Seja como for, no ano seguinte, na 4ª Exposição do Grémio, 1894, Manuel Henrique Pinto volta e insiste no mesmo registo: Preparativos para a caça, 1893, (também conhecido como Armando aos pássaros) é mais um episódio onde talvez ainda o Noé arma pacientemente a costela para a caçada do costume. E agora, talvez para obviar aos evidentes problemas oftálmicos do sr. João Sincero que, pelo visto, marrava no «verde escuro», um esplendoroso verde alface inunda a paisagem. Mereceu referência envergonhada da crítica e mereceu comprador.
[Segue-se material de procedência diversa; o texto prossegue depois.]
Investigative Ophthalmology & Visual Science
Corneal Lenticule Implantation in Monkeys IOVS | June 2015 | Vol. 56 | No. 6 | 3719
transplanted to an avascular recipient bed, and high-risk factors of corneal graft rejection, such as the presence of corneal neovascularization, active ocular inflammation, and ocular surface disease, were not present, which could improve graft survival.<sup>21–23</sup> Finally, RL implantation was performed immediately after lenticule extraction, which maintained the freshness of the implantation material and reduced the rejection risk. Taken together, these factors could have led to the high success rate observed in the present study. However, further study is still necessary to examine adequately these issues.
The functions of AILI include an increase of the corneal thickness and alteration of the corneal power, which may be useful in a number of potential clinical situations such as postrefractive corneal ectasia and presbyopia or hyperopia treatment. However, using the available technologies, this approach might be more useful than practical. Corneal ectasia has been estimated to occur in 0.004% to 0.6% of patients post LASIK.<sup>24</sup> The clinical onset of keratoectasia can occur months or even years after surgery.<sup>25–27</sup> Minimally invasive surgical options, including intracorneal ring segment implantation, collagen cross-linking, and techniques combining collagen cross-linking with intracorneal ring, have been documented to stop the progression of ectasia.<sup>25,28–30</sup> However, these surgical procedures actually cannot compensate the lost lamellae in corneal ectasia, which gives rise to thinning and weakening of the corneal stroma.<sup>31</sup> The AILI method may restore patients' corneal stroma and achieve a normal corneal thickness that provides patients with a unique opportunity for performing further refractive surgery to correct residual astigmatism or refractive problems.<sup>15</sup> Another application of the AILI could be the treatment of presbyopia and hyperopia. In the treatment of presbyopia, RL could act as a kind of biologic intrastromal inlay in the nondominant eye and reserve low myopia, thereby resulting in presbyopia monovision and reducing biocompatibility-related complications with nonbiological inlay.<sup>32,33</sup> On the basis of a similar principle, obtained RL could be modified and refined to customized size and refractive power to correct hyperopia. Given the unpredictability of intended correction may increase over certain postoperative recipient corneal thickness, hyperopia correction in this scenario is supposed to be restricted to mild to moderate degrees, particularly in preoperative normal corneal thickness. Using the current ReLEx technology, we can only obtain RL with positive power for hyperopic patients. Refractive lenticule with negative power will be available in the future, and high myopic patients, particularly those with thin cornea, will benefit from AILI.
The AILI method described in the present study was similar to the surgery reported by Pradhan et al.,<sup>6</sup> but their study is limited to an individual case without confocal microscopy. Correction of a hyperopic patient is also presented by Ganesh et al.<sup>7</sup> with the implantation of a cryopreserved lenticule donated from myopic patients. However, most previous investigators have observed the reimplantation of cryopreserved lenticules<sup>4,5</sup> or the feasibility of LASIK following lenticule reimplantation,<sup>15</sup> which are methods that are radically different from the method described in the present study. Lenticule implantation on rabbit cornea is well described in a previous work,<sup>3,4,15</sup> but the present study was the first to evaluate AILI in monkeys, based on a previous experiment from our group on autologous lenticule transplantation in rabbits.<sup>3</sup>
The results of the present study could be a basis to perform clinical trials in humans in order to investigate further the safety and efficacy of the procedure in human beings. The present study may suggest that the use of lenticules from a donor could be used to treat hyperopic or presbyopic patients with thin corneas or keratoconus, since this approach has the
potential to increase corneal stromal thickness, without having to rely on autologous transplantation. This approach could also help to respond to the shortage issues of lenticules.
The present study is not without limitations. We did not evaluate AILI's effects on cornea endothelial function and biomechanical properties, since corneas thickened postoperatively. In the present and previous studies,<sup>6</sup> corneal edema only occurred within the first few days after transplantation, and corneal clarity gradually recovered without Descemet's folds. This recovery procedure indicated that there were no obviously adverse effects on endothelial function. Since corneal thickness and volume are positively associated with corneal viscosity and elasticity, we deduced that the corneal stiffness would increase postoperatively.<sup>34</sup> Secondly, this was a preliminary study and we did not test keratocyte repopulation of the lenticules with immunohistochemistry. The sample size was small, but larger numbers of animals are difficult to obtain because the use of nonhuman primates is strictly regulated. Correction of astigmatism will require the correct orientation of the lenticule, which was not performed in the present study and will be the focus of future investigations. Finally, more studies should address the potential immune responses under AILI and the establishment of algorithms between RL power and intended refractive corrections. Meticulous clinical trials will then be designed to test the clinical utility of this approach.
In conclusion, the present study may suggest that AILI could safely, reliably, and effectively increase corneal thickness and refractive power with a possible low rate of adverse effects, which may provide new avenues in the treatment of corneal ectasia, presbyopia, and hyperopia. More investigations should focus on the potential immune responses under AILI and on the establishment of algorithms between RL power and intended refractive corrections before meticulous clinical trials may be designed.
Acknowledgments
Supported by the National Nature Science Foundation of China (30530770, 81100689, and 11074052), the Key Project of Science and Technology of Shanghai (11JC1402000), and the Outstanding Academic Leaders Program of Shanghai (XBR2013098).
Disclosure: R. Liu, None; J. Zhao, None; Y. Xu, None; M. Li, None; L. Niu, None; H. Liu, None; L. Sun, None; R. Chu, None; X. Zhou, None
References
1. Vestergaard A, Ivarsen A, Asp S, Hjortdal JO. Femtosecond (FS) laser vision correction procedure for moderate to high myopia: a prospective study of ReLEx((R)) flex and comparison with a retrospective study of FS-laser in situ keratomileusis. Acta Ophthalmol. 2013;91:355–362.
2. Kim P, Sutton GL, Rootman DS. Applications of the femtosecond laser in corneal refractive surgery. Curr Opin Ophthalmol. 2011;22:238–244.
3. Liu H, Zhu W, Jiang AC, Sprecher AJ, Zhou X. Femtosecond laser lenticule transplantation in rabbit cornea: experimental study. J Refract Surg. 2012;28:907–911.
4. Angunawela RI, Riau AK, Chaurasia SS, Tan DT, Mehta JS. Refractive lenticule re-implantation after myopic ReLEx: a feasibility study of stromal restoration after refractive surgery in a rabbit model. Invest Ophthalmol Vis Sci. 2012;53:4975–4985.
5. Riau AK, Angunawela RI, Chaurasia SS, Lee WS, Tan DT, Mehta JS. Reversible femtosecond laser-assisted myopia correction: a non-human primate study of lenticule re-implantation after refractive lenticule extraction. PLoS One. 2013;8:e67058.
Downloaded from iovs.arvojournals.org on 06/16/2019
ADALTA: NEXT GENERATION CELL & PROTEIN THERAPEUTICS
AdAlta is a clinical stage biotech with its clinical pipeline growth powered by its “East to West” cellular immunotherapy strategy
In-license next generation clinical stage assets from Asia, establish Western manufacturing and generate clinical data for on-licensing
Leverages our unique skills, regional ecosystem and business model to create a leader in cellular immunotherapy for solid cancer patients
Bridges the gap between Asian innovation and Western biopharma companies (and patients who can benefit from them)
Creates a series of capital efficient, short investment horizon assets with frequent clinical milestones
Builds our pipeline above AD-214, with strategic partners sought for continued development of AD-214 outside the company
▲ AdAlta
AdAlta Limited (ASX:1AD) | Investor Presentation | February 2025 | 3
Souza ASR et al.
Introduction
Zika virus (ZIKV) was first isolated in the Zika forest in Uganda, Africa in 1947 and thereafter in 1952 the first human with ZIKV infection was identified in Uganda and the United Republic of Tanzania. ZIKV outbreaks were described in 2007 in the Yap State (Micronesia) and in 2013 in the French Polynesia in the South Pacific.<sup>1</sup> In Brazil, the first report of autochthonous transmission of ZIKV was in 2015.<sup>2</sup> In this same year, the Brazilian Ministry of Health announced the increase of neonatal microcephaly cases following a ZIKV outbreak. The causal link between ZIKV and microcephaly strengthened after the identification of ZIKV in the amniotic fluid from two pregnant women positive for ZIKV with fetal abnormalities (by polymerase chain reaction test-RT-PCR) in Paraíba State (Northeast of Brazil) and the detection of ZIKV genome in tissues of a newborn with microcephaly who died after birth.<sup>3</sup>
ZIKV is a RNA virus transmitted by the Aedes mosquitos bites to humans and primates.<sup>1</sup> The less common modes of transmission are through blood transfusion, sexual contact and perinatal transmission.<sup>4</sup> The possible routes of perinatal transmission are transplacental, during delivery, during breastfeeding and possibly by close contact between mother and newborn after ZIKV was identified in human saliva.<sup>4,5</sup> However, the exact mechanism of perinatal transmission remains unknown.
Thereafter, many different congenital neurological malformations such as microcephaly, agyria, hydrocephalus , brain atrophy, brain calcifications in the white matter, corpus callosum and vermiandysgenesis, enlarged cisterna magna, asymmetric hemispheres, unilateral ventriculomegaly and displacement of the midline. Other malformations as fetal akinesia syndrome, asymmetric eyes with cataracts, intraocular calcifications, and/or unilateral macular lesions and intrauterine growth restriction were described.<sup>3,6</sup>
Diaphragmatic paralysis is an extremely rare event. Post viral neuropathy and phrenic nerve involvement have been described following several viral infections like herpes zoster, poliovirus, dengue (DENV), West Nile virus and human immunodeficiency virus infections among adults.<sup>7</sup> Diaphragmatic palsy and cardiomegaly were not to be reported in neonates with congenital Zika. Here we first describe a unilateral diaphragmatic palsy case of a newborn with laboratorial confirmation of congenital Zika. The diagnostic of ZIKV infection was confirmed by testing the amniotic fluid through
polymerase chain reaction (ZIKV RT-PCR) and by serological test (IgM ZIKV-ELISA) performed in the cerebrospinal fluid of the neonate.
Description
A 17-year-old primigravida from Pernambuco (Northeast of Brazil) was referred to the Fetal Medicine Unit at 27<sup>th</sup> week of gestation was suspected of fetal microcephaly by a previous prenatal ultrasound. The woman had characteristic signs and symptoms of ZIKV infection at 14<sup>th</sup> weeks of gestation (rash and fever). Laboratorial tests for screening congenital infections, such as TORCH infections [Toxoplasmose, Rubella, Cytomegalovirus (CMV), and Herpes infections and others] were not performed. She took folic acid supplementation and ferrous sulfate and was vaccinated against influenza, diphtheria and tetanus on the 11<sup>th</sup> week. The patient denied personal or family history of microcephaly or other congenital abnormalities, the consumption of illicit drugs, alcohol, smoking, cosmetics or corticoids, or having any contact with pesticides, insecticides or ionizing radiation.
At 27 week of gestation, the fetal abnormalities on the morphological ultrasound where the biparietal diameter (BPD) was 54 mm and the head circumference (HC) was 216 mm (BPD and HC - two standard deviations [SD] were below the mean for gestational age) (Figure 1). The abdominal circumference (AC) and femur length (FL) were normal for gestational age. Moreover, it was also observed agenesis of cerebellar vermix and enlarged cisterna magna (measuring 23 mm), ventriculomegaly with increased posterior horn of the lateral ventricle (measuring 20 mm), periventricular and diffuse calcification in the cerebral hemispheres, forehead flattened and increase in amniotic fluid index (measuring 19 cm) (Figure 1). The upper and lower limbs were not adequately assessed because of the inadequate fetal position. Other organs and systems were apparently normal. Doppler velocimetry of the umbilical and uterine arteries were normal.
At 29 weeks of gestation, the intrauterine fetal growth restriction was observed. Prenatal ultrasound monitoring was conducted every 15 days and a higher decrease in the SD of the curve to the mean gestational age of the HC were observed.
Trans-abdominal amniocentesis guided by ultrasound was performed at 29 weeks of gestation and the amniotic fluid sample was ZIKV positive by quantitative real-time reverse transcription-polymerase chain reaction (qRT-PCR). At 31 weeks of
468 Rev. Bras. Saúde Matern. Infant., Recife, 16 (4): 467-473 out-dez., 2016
Ainda hoje corre pelo mercado.


Malhoa, por sua vez e neste particular dos «filhos do Eduardo», apresenta-nos agora o mais novito, o pequenito Venâncio brincando com uns ouriços de castanheiro, em Os ouriços, c.1894. E aqui também os verdes são outros – et pour cause!

«Agora passou a ser moda tratar mal os artistas na imprensa, e esta moda para se parecer com todas veiu importada de Paris na bagagem de um jornalista que encetou uma critica, embora illustrada e com pontos de vista elevados, exageradissima pelas comparações e pelas pretensões de querer medir pela grande bitola do Salon de Paris o nosso petit salon da rua de S. Francisco. Criticando acerbamente todos os nossos artistas não deixava de pé dois ou tres, visando, talvez, principalmente, ferir o Gremio Artistico, mas sendo em geral de uma grande benevolencia para com os amadores pretenciosos que o estragam.»
«Todavia esta critica irritante e injusta muitas vezes, não tem ainda os ridiculos de algumas outras, feitas por sujeitos que pouco enxergam de arte e vão dando bordoada de cego, macaqueando as severidades vindas de Paris, mas sem conseguirem alcançar ao menos o ar pedante e fino d’ellas.»
Com isto, e mais outro tanto, se viu Ribeiro Arthur obrigado a acabar a sua crónica sobre a 4ª Exposição, 1894 [9]. Tal seria o desvario que se apoderara da crítica - de uma e da outra.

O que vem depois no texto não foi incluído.